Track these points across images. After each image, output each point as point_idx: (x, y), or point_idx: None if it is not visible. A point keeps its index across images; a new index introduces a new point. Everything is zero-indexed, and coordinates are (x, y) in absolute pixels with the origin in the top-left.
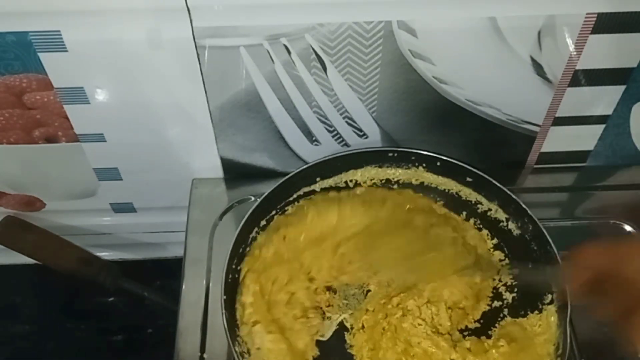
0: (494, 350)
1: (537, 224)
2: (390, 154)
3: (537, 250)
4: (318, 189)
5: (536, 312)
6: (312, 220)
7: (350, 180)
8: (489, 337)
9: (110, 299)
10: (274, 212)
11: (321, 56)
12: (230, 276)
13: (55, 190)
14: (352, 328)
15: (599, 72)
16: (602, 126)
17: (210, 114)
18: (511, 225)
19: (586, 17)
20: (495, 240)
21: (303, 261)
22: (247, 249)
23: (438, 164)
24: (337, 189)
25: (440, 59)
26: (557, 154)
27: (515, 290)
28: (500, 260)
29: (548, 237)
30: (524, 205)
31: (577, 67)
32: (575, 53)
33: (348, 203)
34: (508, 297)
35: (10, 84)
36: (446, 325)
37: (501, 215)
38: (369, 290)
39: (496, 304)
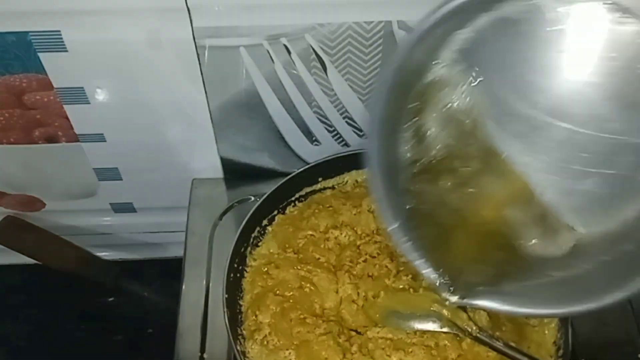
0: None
1: None
2: None
3: None
4: (319, 189)
5: None
6: None
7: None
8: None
9: (110, 299)
10: (275, 212)
11: (321, 56)
12: (231, 275)
13: (55, 190)
14: None
15: None
16: None
17: (210, 114)
18: None
19: None
20: None
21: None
22: (250, 249)
23: None
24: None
25: None
26: None
27: None
28: None
29: None
30: None
31: None
32: None
33: None
34: None
35: (10, 84)
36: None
37: None
38: None
39: None
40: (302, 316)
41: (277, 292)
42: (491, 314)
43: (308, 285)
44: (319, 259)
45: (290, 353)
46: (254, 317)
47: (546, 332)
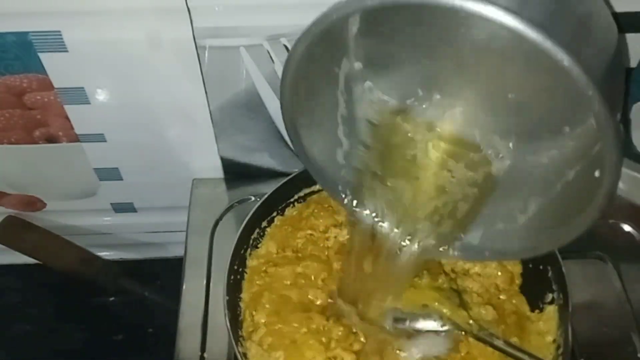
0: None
1: None
2: None
3: None
4: (317, 190)
5: (537, 311)
6: None
7: None
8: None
9: (110, 299)
10: (275, 214)
11: None
12: (232, 277)
13: (55, 190)
14: None
15: None
16: None
17: (210, 114)
18: None
19: None
20: None
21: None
22: (249, 251)
23: None
24: None
25: None
26: None
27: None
28: None
29: None
30: None
31: None
32: None
33: None
34: None
35: (10, 84)
36: None
37: None
38: None
39: None
40: (294, 313)
41: (273, 289)
42: (498, 309)
43: (302, 280)
44: (318, 256)
45: (279, 355)
46: (250, 317)
47: (547, 328)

▬▬▬▬▬▬▬▬▬▬

TASK PROMPT: What is needed is an exact copy of the lines from the beginning of the data through the line containing "8: (489, 337)", both included, without any pictures.

OUTPUT OF THE TASK:
Track these points across images. After each image, output each point as point_idx: (x, y), or point_idx: None if it is not visible. A point keeps its index across images; a new index introduces a new point. Everything is zero-indexed, and coordinates are (x, y) in absolute pixels with the origin in the top-left.
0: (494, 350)
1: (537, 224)
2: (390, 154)
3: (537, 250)
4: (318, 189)
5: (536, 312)
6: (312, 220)
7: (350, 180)
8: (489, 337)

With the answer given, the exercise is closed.